OK, I added this TODO:

* Allow finer control over the caching of prepared query plans

  Currently, queries prepared via the libpq API are planned on first
  execute using the supplied parameters --- allow SQL PREPARE to do the
  same.  Also, allow control over replanning prepared queries either
  manually or automatically when statistics for execute parameters
  differ dramatically from those used during planning.

---------------------------------------------------------------------------

Oliver Jowett wrote:
> Bruce Momjian wrote:
> > Oliver Jowett wrote:
> > 
> >>Bruce Momjian wrote:
> >>
> >>>Oliver Jowett wrote:
> >>>
> >>>
> >>>>Merlin Moncure wrote:
> >>>>
> >>>>
> >>>>
> >>>>>Another way to deal with the problem is to defer plan generation until
> >>>>>the first plan execution and use the parameters from that execution.
> >>>>
> >>>>When talking the V3 protocol, 7.5 defers plan generation for the unnamed 
> >>>>statement until parameters are received in the Bind message (which is 
> >>>>essentially the same as what you describe). There was some discussion at 
> >>>>the time about making it more flexible so you could apply it to arbitary 
> >>>>statements, but that needed a protocol change so it didn't happen.
> >>>
> >>>
> >>>What do you mean about arbitrary statements?  Non-prepared ones, or
> >>>non-unnamed ones?
> >>
> >>Non-unnamed ones. Adding flag on the Parse message that says when to 
> >>plan the statement (or maybe on each Bind message even).

RECORDS PROVIDED:
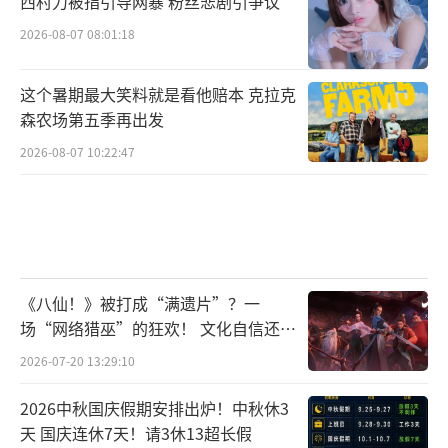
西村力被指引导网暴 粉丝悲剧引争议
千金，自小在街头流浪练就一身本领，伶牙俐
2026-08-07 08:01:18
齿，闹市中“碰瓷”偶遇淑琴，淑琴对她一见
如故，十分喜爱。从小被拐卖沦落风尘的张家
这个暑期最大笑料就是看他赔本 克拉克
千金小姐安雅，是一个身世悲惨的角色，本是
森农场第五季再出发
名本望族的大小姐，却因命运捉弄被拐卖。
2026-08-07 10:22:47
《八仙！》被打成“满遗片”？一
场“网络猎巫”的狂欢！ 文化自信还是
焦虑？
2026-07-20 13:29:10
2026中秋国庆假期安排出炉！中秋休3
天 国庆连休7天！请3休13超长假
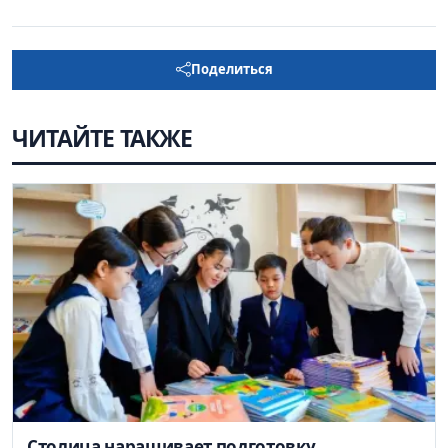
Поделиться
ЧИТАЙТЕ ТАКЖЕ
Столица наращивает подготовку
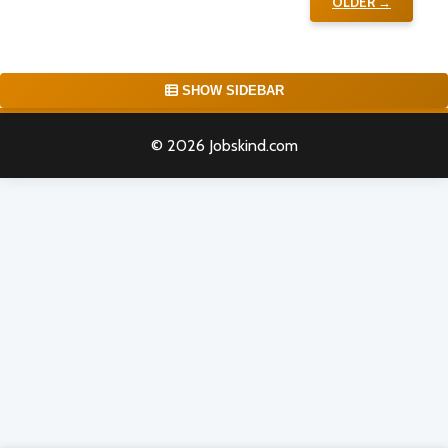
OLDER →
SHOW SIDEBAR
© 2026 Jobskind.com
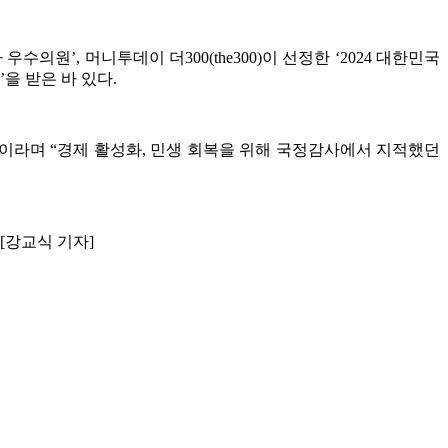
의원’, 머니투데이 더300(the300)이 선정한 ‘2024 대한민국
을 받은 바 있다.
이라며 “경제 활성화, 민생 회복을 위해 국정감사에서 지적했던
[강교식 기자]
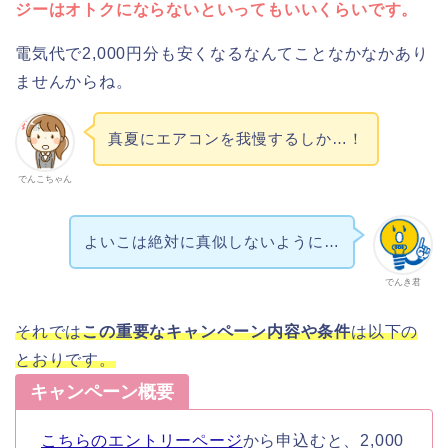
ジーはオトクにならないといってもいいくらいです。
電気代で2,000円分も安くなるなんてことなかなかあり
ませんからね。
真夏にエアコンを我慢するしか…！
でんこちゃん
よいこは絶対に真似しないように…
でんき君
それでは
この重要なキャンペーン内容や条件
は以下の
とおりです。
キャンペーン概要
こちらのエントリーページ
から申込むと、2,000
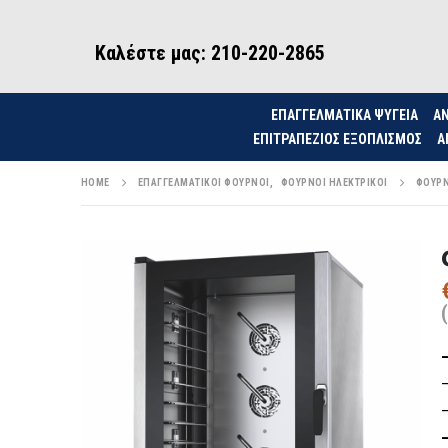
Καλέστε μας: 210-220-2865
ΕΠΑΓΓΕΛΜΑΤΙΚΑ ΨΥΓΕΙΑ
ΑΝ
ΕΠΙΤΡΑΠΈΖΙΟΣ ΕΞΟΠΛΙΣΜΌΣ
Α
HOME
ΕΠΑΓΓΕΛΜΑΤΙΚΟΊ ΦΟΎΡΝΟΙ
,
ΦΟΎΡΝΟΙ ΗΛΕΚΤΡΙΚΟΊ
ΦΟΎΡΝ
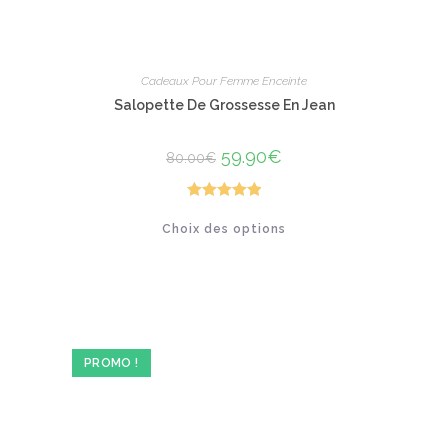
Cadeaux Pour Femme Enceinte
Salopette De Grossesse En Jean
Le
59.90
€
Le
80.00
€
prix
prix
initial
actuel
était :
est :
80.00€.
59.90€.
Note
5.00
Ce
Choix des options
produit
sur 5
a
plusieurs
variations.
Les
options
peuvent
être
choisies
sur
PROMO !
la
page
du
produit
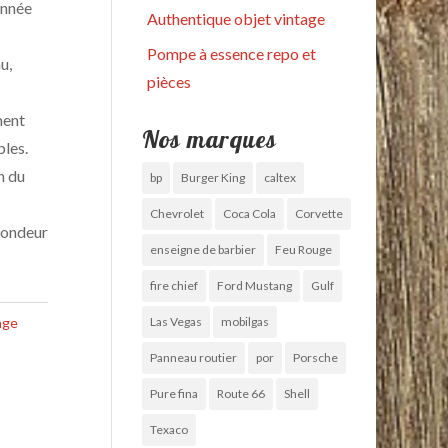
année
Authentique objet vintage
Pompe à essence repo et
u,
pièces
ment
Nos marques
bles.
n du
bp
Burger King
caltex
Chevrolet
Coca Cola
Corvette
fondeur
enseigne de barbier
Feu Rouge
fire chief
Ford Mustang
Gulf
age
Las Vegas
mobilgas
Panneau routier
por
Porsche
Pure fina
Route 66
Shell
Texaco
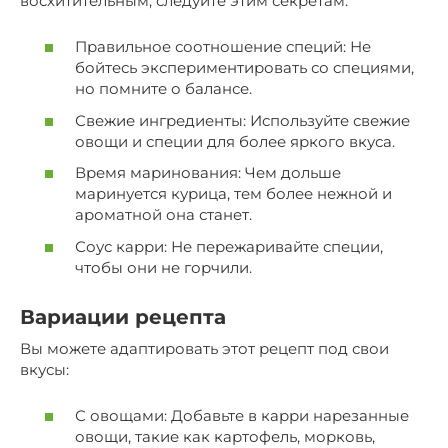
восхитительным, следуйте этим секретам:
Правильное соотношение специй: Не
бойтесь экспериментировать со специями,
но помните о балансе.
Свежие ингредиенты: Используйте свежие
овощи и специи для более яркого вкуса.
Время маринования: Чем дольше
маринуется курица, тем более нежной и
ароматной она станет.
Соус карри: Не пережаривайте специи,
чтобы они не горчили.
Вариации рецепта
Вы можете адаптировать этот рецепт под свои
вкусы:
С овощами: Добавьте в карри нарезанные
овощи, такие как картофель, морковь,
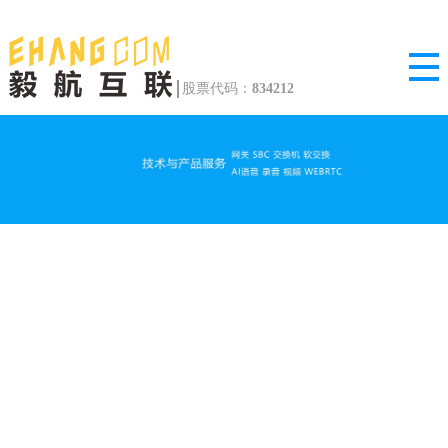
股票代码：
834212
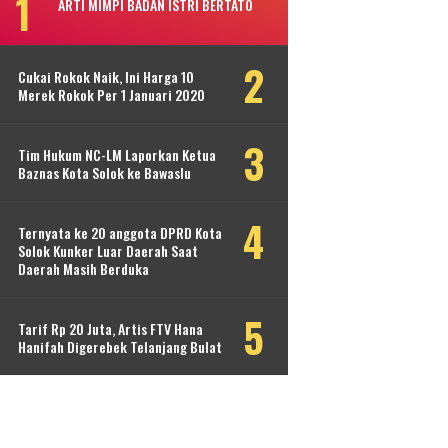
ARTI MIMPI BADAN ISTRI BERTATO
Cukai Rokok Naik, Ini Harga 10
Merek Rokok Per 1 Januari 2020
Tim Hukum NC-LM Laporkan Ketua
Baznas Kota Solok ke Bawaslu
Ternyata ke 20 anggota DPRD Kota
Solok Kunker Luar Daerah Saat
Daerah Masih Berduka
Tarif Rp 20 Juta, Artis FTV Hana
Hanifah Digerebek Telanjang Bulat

WHAT YOU WILL DO:
1 – Name every person the discussion of prepared query plans identifies as having written one of its quoted messages.
2 – Carry the discussion of prepared query plans forward from its final line.
The entries have no role in anything asked here.

ANSWERS TO THIS EXERCISE:
1 – Oliver Jowett, Bruce Momjian, Merlin Moncure

2 –
> > 
> > 
> > OK, what are unnamed prepared statements?  When are they used currently?
> > Only via the wire protocol?  Who uses them now?
> 
> The unnamed prepared statement is like any other prepared statement 
> except it doesn't have a name :)  It can be accessed via:
> 
> 1) V3 protocol Parse/Bind with an empty statement name uses the unnamed 
> statement.
> 2) V2 or V3 "simple query" implicitly closes the unnamed statement.
> 
> CVS HEAD defers planning in case (1) until the Bind is received so it 
> can do planning cost estimation using concrete parameter values and 
> produce a better plan. It only does this for the unnamed statement, not 
> for named statements. If you Parse into a named statement, planning 
> happens immediately when the Parse is done.
> 
> This behaviour gives the client some flexibility without changing the 
> protocol. It means that using Parse/Bind on the unnamed statement with 
> parameters is essentially equivalent planning-wise to substituting the 
> parameter values into the actual query and submitting that instead.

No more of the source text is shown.